会員相手の葬儀しか行っていないため、質やサービスの善し悪しを比べて研究したり、向上しようとする気概もない。

・このように、互助会の実態は通常の消費生活と比べると非常識ともいえる内容なのだ。

・葬儀の総額を考えれば、やはり互助会の葬儀は割高。

(引用終了)

いやー飛ばしてんなぁ(^^;)

>編し討ちのシステム
>嘘のセー ルストークで販売しているのだ
>質やサービスの善し悪しを比べて研究したり、向上しようとする気概もない。
>やはり互助会の葬儀は割高

言い切ってますね。

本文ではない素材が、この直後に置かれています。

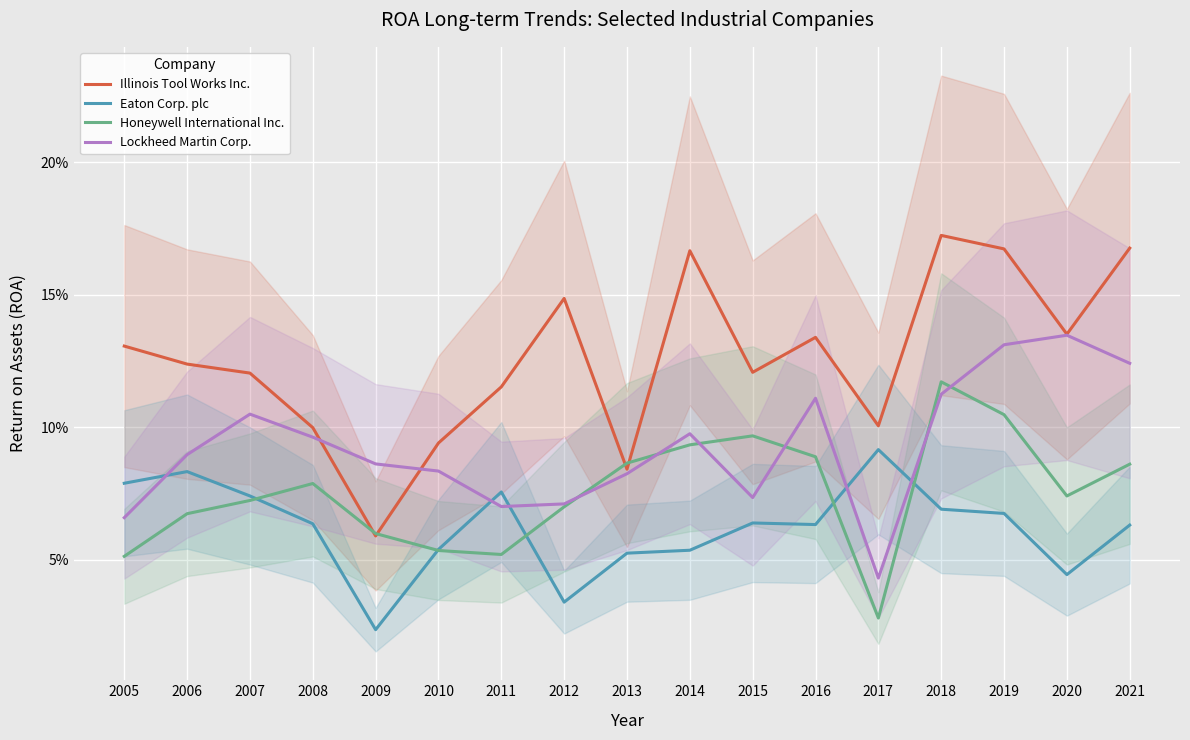

What is the difference between the second highest and second lowest values in the Honeywell International Inc. series?

0.1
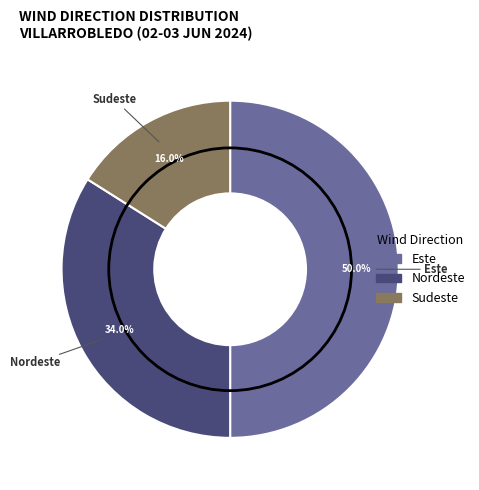

Count the number of slices in the pie.

3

根拠や証拠も示さずに。

今度は一転して
>火の車のようなのだ。
>「返すお金もない」というのが現状なのかもしれない。
芸能ゴシップ記事のような変な日本語だし。

>火葬場などでチンピラのような歩き方をしている葬儀担当者の名札を見れば、
大概は互助会の社員だ。

これにいたっては、メチャクチャですね。

>非常識ともいえる内容なのだ。

ってあんたの文章の方がよっぽど非常識だよ(^^;)

そりゃ互助会側から抗議があったであろうことは想像に難くないです。

実はこのライターの別の記事に関してこのブログで批判したことがあります。

その文章の最後を、
反論があるなら受け付けます、
という内容で閉めました。

しかし彼女が取った行動は、
具体的な理由を示さず、直接ライブドアさんに私の記事の全文削除を要求する
ものでした。

ライブドアさんからその話を聞いた私は
「反論されるのはもちろん結構だし、誤りがあれば削除するが、具体的な理由を示さず全文削除とはおかしい」
と伝えました。

その後、彼女はその反論をライブドアさんには送り、私に対してその反論を公開することは認めず、私の記事の全文削除を要求し続けました。

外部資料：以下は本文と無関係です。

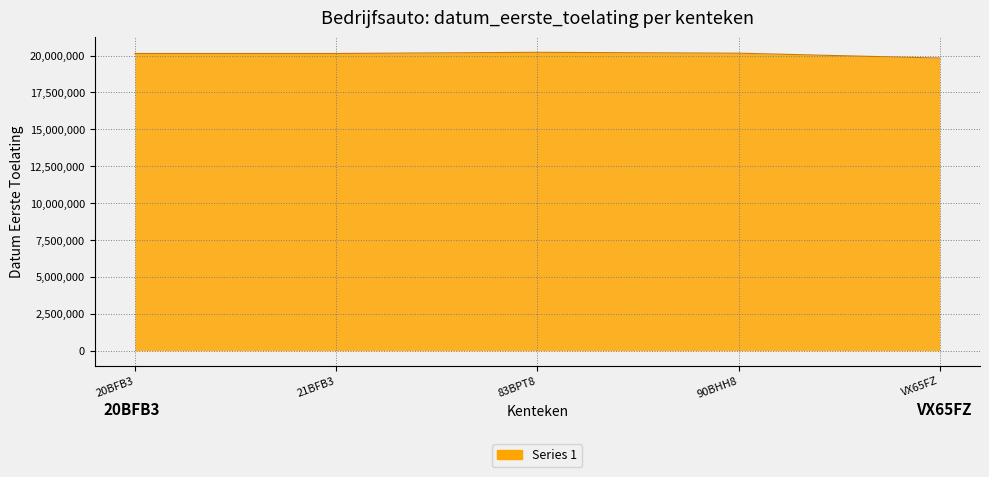

Approximately how many times larger is the value at 21BFB3 compared to 20BFB3?

1.0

しょうがないので、反論を第三者に公開しないという相手の要求(これもひどい条件ですが)を飲み、その反論を読みましたが・・・

そりゃ、公開できないよな、と思いました。
少なくとも私の書いたことに正面から反論することができない(だから、具体的な理由を示さず全文削除を要求した)のだと理解しました。
約束により、反論の内容に触れられないのが残念です。

しかし最も重要な問題は反論の内容ではなく、
文章を書いて報酬を得ている人間が、
自分にとって気に入らないことを書かれたという理由で
相手の文章を抹殺しようとしたことです。

もの書きとしてどういう神経をしているのでしょうか。

この段階で
・相手側に議論に応じる気が無い
・間に立っているライブドアの担当者さんが困っている
(相手から私に直接のコンタクトは一度もありませんでした)
・あー、この忙しいのに(>_<)
という理由で
仕方なく記事の全文削除に応じました。

さて以上が私と彼女の顛末ですが
今回は彼女のことが主題ではありません。

プレジデント社の出す雑誌で定年前後の世代をターゲットにしてるってことは
世間を知っていて地位も教養のある購買層に向けた雑誌なわけですよね。

ということは、編集者の方もそれなりの方だと思うのです。

それなのに、なんでこんな記事を通しちゃったんだろう???

もし
「消費者金融の従業員はチンピラのよう」
なんて原稿が上がってきたら編集の段階で100%止めるでしょうに。

去年の話だしもう謝っているので、
この雑誌を別に非難しているわけではありません。
(まあ上記の記事を書いた人を使い続けているのは個人的に不可解ですが)

知識層にすら(知識層だから?)葬儀屋ってまだこの程度に見られてんだなぁ
ってちょっと悲しい気持ちになったという話です。

互助会に対して謝罪してますけど、
根っこには全ての葬儀屋に対する偏見があるから
こういう一方的な記事が通ったんだと思います。

この状況は葬儀業界の先人の方々の負の遺産でもあります。
我々の以降の世代が返済に努めます。











4 件のコメント

  • 私は互助会出身で今は専門葬儀社勤務です。
    互助会の実態を知る者としては、互助会も千差万別。
    中には悪徳業者も生き残っているでしょう。
    しかし総じて見ると、営利企業として問題の無い範囲で活動しているところが大半です。
    従業員の立ち居振舞いや接客については、互助会の方が余程しっかりと教育されています。
    しかし会員獲得チーム、葬儀施行チームともにノルマ管理が厳しいので、常にクレームの危険性は孕んでいます。
    いずれにしても、浅い取材で御託を並べる「じゃーなりすと」のモラルの方が問われるべきでしょうね。

  • 都内葬儀社員様、いつもコメントありがとうございます。
    たしかに互助会のシステムには賛否あると思いますが
    葬儀担当者のクオリティが低いとする論理的な意見はあまり無いんですよね。
    ポジショントーク(専門葬儀社のネガティブキャンペーン)が多すぎて。

  • 130万円というありきたりな数字では番組にならない
    230くらいはやってくれないと、批判や驚きの絵がとれないって印象です。

    互助会については一昔前はそのような人も居たかもしれませんが、今は教育された人が多いですよね。
    企業なんで慈善事業は出来ないしやっぱり売り上げは上げて行きたい。許される範囲で…。